CdA-based New Covenant Missions creating churches in Africa to act as home bases for mission work
For New Covenant Missions executive director Erik Laursen, overseeing 150 churches in Ethiopia and traveling to Africa six times a year is similar in many ways to the job he left behind to begin working with missionary groups.
“It was very similar, as strange as this is going to sound, to managing a restaurant,” said Laursen, who previously managed the Spokane Melting Pot. “I mean, you got so many types of people that come in and out of working in a restaurant.
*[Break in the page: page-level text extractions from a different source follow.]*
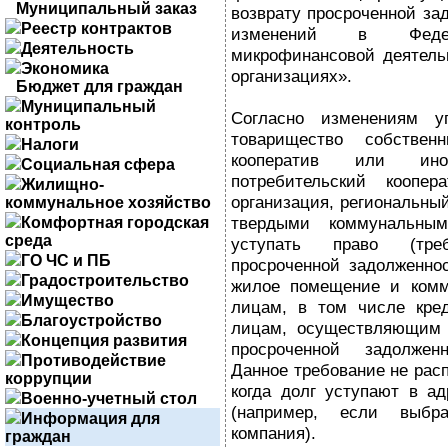
Муниципальный заказ
возврату просроченной за
Реестр контрактов
изменений в Феде
Деятельность
микрофинансовой деятель
Экономика
организациях».
Бюджет для граждан
Муниципальный
Согласно изменениям уп
контроль
товарищество собствен
Налоги
кооператив или иной
Социальная сфера
потребительский коопер
Жилищно-
организация, региональны
коммунальное хозяйство
твердыми коммунальны
Комфортная городская
среда
уступать право (тре
ГО ЧС и ПБ
просроченной задолженно
Градостроительство
жилое помещение и комм
Имущество
лицам, в том числе кре
Благоустройство
лицам, осуществляющим д
Концепция развития
просроченной задолжен
Противодействие
Данное требование не расп
коррупции
когда долг уступают в ад
Военно-учетный стол
(например, если выбр
Информация для
компания).
граждан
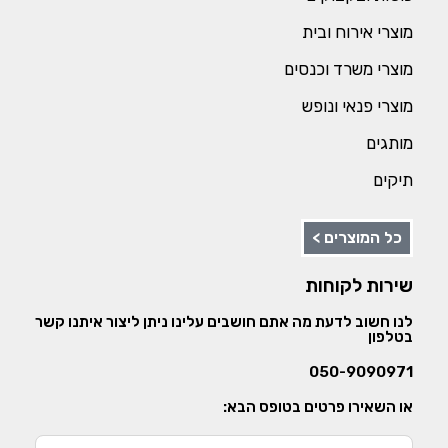
מוצרי אירוח ובית
מוצרי משרד וכנסים
מוצרי פנאי ונופש
מותגים
תיקים
כל המוצרים >
שירות לקוחות
לנו חשוב לדעת מה אתם חושבים עלינו ניתן ליצור איתנו קשר
בטלפון
050-9090971
או השאירו פרטים בטופס הבא:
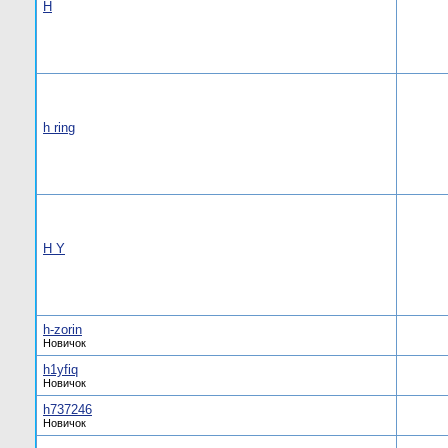
H
h ring
H Y
h-zorin
Новичок
h1yfiq
Новичок
h737246
Новичок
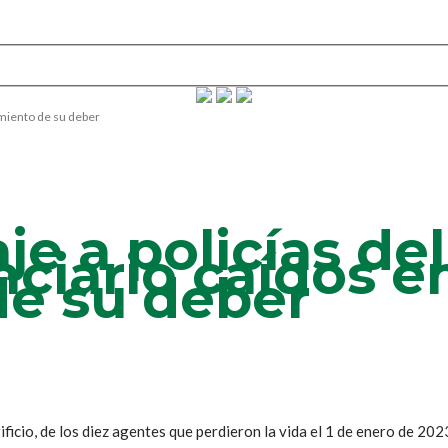
imiento de su deber
e a policías del
ciario caídos e
e su deber
ificio, de los diez agentes que perdieron la vida el 1 de enero de 2023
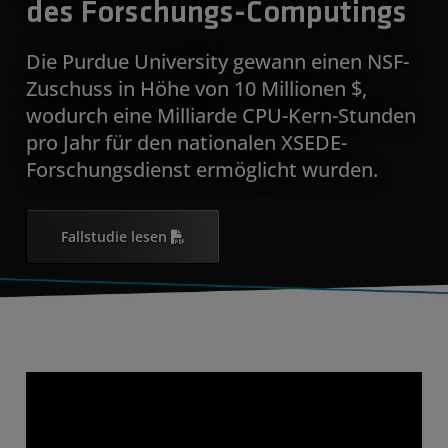
des Forschungs-Computings
Die Purdue University gewann einen NSF-
Zuschuss in Höhe von 10 Millionen $,
wodurch eine Milliarde CPU-Kern-Stunden
pro Jahr für den nationalen XSEDE-
Forschungsdienst ermöglicht wurden.
Fallstudie lesen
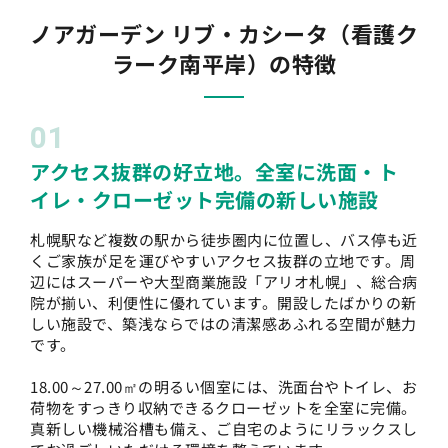
ノアガーデン リブ・カシータ（看護ク
ラーク南平岸）の特徴
01
アクセス抜群の好立地。全室に洗面・ト
イレ・クローゼット完備の新しい施設
札幌駅など複数の駅から徒歩圏内に位置し、バス停も近
くご家族が足を運びやすいアクセス抜群の立地です。周
辺にはスーパーや大型商業施設「アリオ札幌」、総合病
院が揃い、利便性に優れています。開設したばかりの新
しい施設で、築浅ならではの清潔感あふれる空間が魅力
です。
18.00～27.00㎡の明るい個室には、洗面台やトイレ、お
荷物をすっきり収納できるクローゼットを全室に完備。
真新しい機械浴槽も備え、ご自宅のようにリラックスし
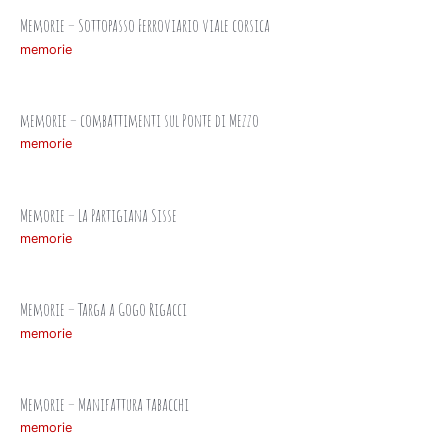
Memorie – Sottopasso Ferroviario viale corsica
memorie
memorie – combattimenti sul Ponte di Mezzo
memorie
Memorie – La Partigiana Sisse
memorie
Memorie – Targa a Gogo Rigacci
memorie
Memorie – Manifattura tabacchi
memorie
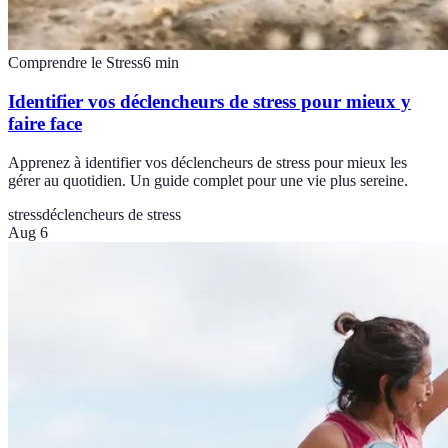
Comprendre le Stress
6
min
Identifier vos déclencheurs de stress pour mieux y
faire face
Apprenez à identifier vos déclencheurs de stress pour mieux les
gérer au quotidien. Un guide complet pour une vie plus sereine.
stress
déclencheurs de stress
Aug 6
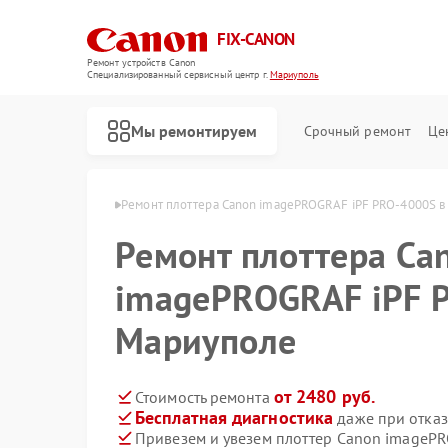
FIX-CANON
Ремонт устройств Canon
Специализированный cервисный центр г.
Мариуполь
Мы ремонтируем
Срочный ремонт
Це
 Canon в Мариуполе
Ремонт плоттера Canon imagePROGRAF iPF PRO-4000S в
Ремонт плоттера Ca
imagePROGRAF iPF 
Мариуполе
от 2480 руб.
Стоимость ремонта
Бесплатная диагностика
даже при отказ
Привезем и увезем плоттер Canon imageP
Ремонт цифровых биноклей Canon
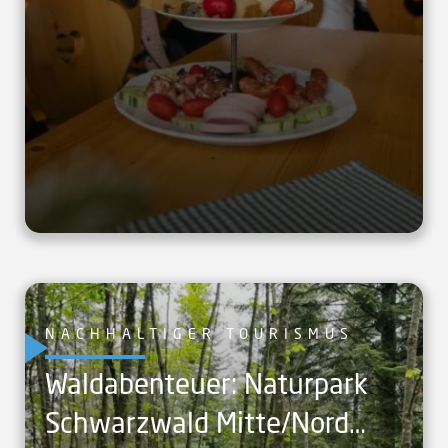
NACHHALTIGER TOURISMUS
Waldabenteuer: Naturpark
Schwarzwald Mitte/Nord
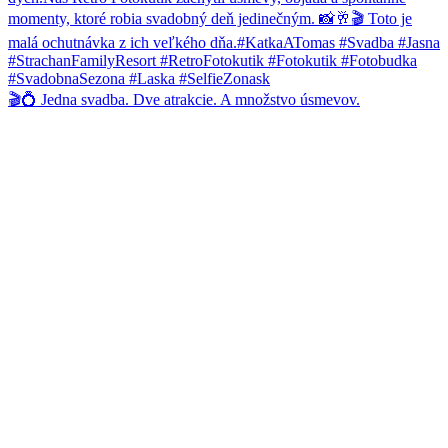
🎬💍 Jedna svadba. Dve atrakcie. A množstvo úsmevov.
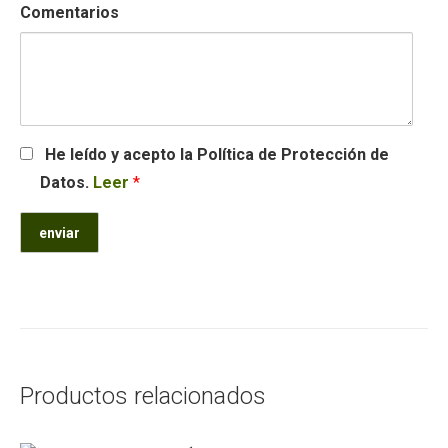
Comentarios
He leído y acepto la Política de Protección de
Datos.
Leer
*
Productos relacionados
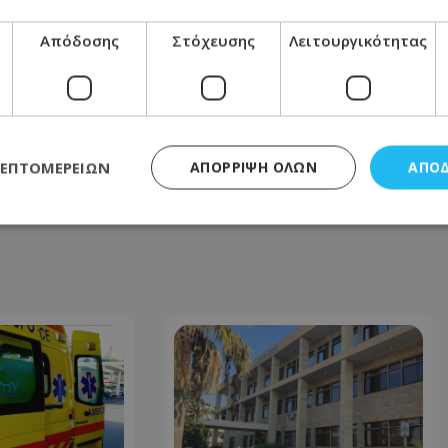
Απόδοσης
Στόχευσης
Λειτουργικότητας
ΕΠΌΜΕΝΟ ΆΡΘΡΟ
Το σύμβολο @ υπάρχει από το 1536 - Σε
τι χρησίμευε πριν από το Διαδίκτυο;
28.04.2026 - 08:17
ΛΕΠΤΟΜΕΡΕΙΏΝ
ΑΠΌΡΡΙΨΗ ΌΛΩΝ
ΑΠΟ
ς απαραίτητα
Απόδοσης
Στόχευσης
Λειτουργικότητας
Μη ταξι
τητα cookies επιτρέπουν βασικές λειτουργίες του ιστότοπου, όπως τη σύνδεση χρή
σμού. Ο ιστότοπος δεν μπορεί να χρησιμοποιηθεί σωστά χωρίς τα απολύτως απαραί
Προμηθευτής
/
Πεδίο
Λήξη
Περιγραφή
.lifenewscy.tothemaonline.com
1 χρόνος 3
Αυτό το cookie 
εβδομάδες
κράτος συγκατά
σχετικά με την
την ιδιωτικότη
κανονισμό απο
Ηνωμένων Πολιτ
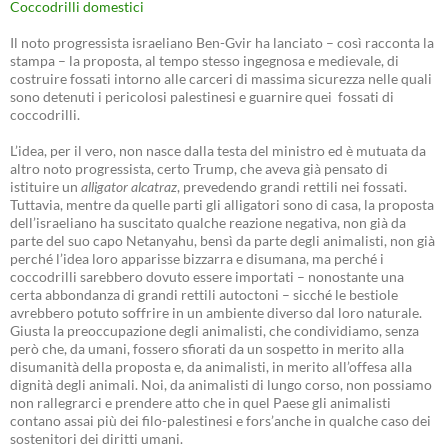
Coccodrilli domestici
Il noto progressista israeliano Ben-Gvir ha lanciato – così racconta la
stampa – la proposta, al tempo stesso ingegnosa e medievale, di
costruire fossati intorno alle carceri di massima sicurezza nelle quali
sono detenuti i pericolosi palestinesi e guarnire quei fossati di
coccodrilli.
L’idea, per il vero, non nasce dalla testa del ministro ed è mutuata da
altro noto progressista, certo Trump, che aveva già pensato di
istituire un
alligator alcatraz
, prevedendo grandi rettili nei fossati.
Tuttavia, mentre da quelle parti gli alligatori sono di casa, la proposta
dell’israeliano ha suscitato qualche reazione negativa, non già da
parte del suo capo Netanyahu, bensì da parte degli animalisti, non già
perché l’idea loro apparisse bizzarra e disumana, ma perché i
coccodrilli sarebbero dovuto essere importati – nonostante una
certa abbondanza di grandi rettili autoctoni – sicché le bestiole
avrebbero potuto soffrire in un ambiente diverso dal loro naturale.
Giusta la preoccupazione degli animalisti, che condividiamo, senza
però che, da umani, fossero sfiorati da un sospetto in merito alla
disumanità della proposta e, da animalisti, in merito all’offesa alla
dignità degli animali. Noi, da animalisti di lungo corso, non possiamo
non rallegrarci e prendere atto che in quel Paese gli animalisti
contano assai più dei filo-palestinesi e fors’anche in qualche caso dei
sostenitori dei diritti umani.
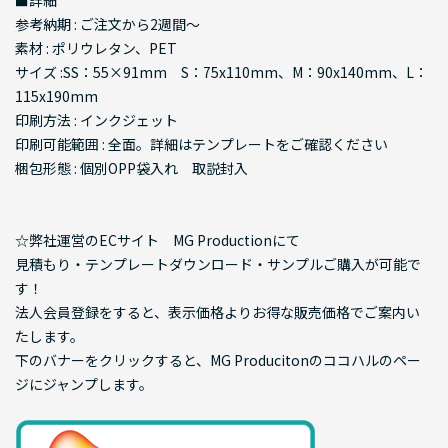
■詳細
参考納期 : ご注文から2週間～
素材 : ポリウレタン、PET
サイズ :SS：55×91mm S：75x110mm、M：90x140mm、L：
115x190mm
印刷方法 : インクジェット
印刷可能範囲 : 全面。詳細はテンプレートをご確認ください
梱包形態 : 個別OPP袋入れ 取説封入
☆弊社運営のECサイト MG Productionにて
見積もり・テンプレートダウンロード・サンプルご購入が可能で
す！
法人会員登録をすると、表示価格よりお得な販売価格でご案内い
たします。
下のバナーをクリックすると、MG Producitonのココハルのペー
ジにジャンプします。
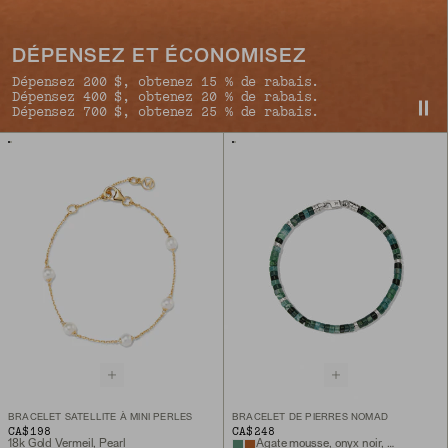
DÉPENSEZ ET ÉCONOMISEZ
Dépensez 200 $, obtenez 15 % de rabais.
Dépensez 400 $, obtenez 20 % de rabais.
Dépensez 700 $, obtenez 25 % de rabais.
BRACELET SATELLITE À MINI PERLES
BRACELET DE PIERRES NOMAD
CA$198
CA$248
18k Gold Vermeil, Pearl
Agate mousse, onyx noir, argent sterling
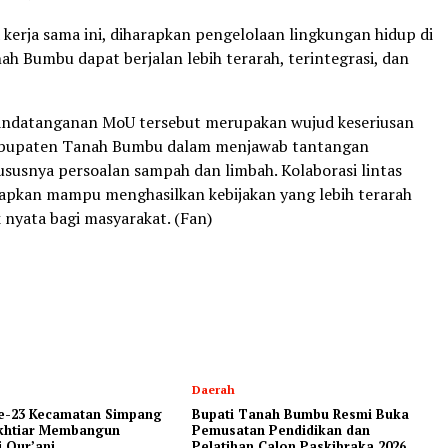
kerja sama ini, diharapkan pengelolaan lingkungan hidup di
h Bumbu dapat berjalan lebih terarah, terintegrasi, dan
nandatanganan MoU tersebut merupakan wujud keseriusan
bupaten Tanah Bumbu dalam menjawab tantangan
ususnya persoalan sampah dan limbah. Kolaborasi lintas
arapkan mampu menghasilkan kebijakan yang lebih terarah
nyata bagi masyarakat. (Fan)
Daerah
-23 Kecamatan Simpang
Bupati Tanah Bumbu Resmi Buka
Ikhtiar Membangun
Pemusatan Pendidikan dan
 Qur’ani
Pelatihan Calon Paskibraka 2026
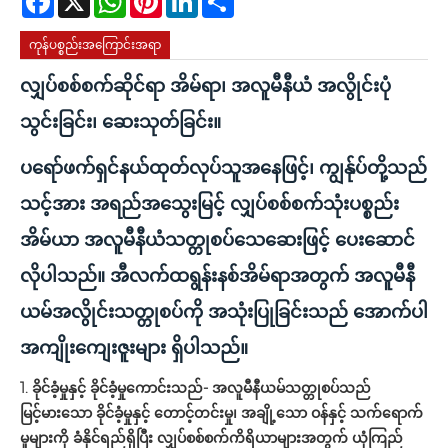
ကုန်ပစ္စည်းအကြောင်းအရာ
လျှပ်စစ်စက်ဆိုင်ရာ အိမ်ရာ၊ အလူမီနီယံ အလွိုင်းပုံ
သွင်းခြင်း၊ ဆေးသုတ်ခြင်း။
ပရော်ဖက်ရှင်နယ်ထုတ်လုပ်သူအနေဖြင့်၊ ကျွန်ုပ်တို့သည်
သင့်အား အရည်အသွေးမြင့် လျှပ်စစ်စက်သုံးပစ္စည်း
အိမ်ယာ အလူမီနီယံသတ္တုစပ်သေဆေးဖြင့် ပေးဆောင်
လိုပါသည်။ အီလက်ထရွန်းနစ်အိမ်ရာအတွက် အလူမီနီ
ယမ်အလွိုင်းသတ္တုစပ်ကို အသုံးပြုခြင်းသည် အောက်ပါ
အကျိုးကျေးဇူးများ ရှိပါသည်။
1. ခိုင်ခံ့မှုနှင့် ခိုင်ခံ့မှုကောင်းသည်- အလူမီနီယမ်သတ္တုစပ်သည်
မြင့်မားသော ခိုင်ခံ့မှုနှင့် တောင့်တင်းမှု၊ အချို့သော ဝန်နှင့် သက်ရောက်
မှုများကို ခံနိုင်ရည်ရှိပြီး လျှပ်စစ်စက်ကိရိယာများအတွက် ယုံကြည်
It was just that magnified to a larger extent because most of my job roles were managing our nationals on the ground in the various African countries.”
For the past three years, Laursen has worked with New Covenant in the Coeur d’Alene area and is focused on growing the resources and reach of the nonprofit to achieve more completed projects in Ethiopia and Kenya.
New Covenant works to recruit church planting families in Ethiopia that Laursen and others help to train. The newly trained families then establish a church within an impoverished community that the family either comes from or knows.
“Our main mission is to plant churches because once the church is planted then we have a home base where we can do things out of it like medical missions, fresh water projects, or community health trainings, or build an orphanage,” Laursen said.
“We just do our best to recruit the right people and once we find them we come alongside them and do our best to empower them without necessarily enabling them,” Laursen said.
Laursen himself was drawn to missionary work after finding himself “at a crossroads in life.”
“Both my wife and I really felt that season of change was coming and that we had been called by God to get involved with the mission,” Laursen said.
After meeting friends who had lived and served in Ethiopia, Laursen said he and his family felt a “burn for Ethiopia” and “knew that we were being called to something bigger in life.” Despite having no prior missionary experience, Laursen and his family moved to Colorado Springs, Colorado, to volunteer with Every Home for Christ. Eventually, the organization hired Laursen to supervise projects and 37 offices throughout Africa.
“It was absolutely a miracle to some extent,” Laursen said. “Me and my wife both knew that we were called into missions, that’s what God was leading us to. So, to just go on steps of faith because neither of us had experience in (mission work).”
Laursen and his family then moved back to the Coeur d’Alene area to be closer to family and became involved with New Covenant.
“Africa as a whole has really been a calling and a transition in our life from restaurant fondue – slinging cheese – to working on the continent of Africa with a primary focus on Ethiopia,” Laursen said.
New Covenant began its work in Ethiopia and has recently expanded into Kenya. As executive director, Laursen travels to both countries multiple times a year to support the churches and train possible church planters.
During a recent Sunday in Nairobi, Kenya, Laursen said he was able to witness one of the most “incredible” cultural differences between Africans and Americans.
“I went to church and preached at 10 a.m. and when I was done preaching they were still preaching and dancing for like an hour,” Laursen said. “We had some lunch, had a little bit of a break, then we started all over again with an evening service. There’s so much of a focus on community and relationships in the African culture that there’s no place they’d rather be than somewhere they can all be socializing together and just kind of hanging out.”
Laursen said he has been able to translate and share his experiences and the goals of New Covenant best through photography and film. He was encouraged to document his trips while at Every Home for Christ and now uses the images to remember his trips and share the stories with churches in the Spokane area and potential donors.
“Once I bring stuff back and show it to people – tell the story to people – and you see the look on their faces, there’s just no comparison,” Laursen said. “I can sit in dialogue with somebody over coffee and tell them what’s happening, but if I don’t have photos or videos a lot of it just kind of flies over their head.”
Laursen said photography has become a hobby that he also gets paid for and is now one of his favorite parts about traveling.
“The landscapes are beautiful, the people are beautiful,” Laursen said.
Laursen filmed and photographed the 1,000 patients treated as well as the mix of Spokane and Ethiopian volunteers during New Covenant’s first medical mission in Ethiopia in May 2015. Laursen said that after four days he had so much footage he felt he could create a documentary of the trip.
“It’s a powerful way to tell the story when you have footage of the ground and narration and music,” Laursen said. “People can really make an emotional connection to it.”
“The Least of These,” the short documentary Laursen compiled from the trip is available for viewing on YouTube (search for “The Least of These” and New Covenant). It won awards at the Los Angeles Film Festival and the Hollywood Independent Documentary Film Festival.
Laursen said the film captures the “amazing experience” of providing medical service day-to-day in Ethiopia along with translating the danger and risks both missionaries and civilizations face in the region.
“It’s intense, but at the same time you really see God do incredible things and see joy on the people,” Laursen said.
Laursen said the next medical mission is planned for May with annual trips expected thereafter. New Covenant hopes to expand their efforts further in Ethiopia, Kenya and move into western African countries by the end of next year, he added.
“The goals are endless,” Laursen said. “Africa is a huge continent and there’s a lot of people with a lot of needs there. We have a lot of connections with people that are ready for us to come and work with them. It’s just a matter of timing and resources really.”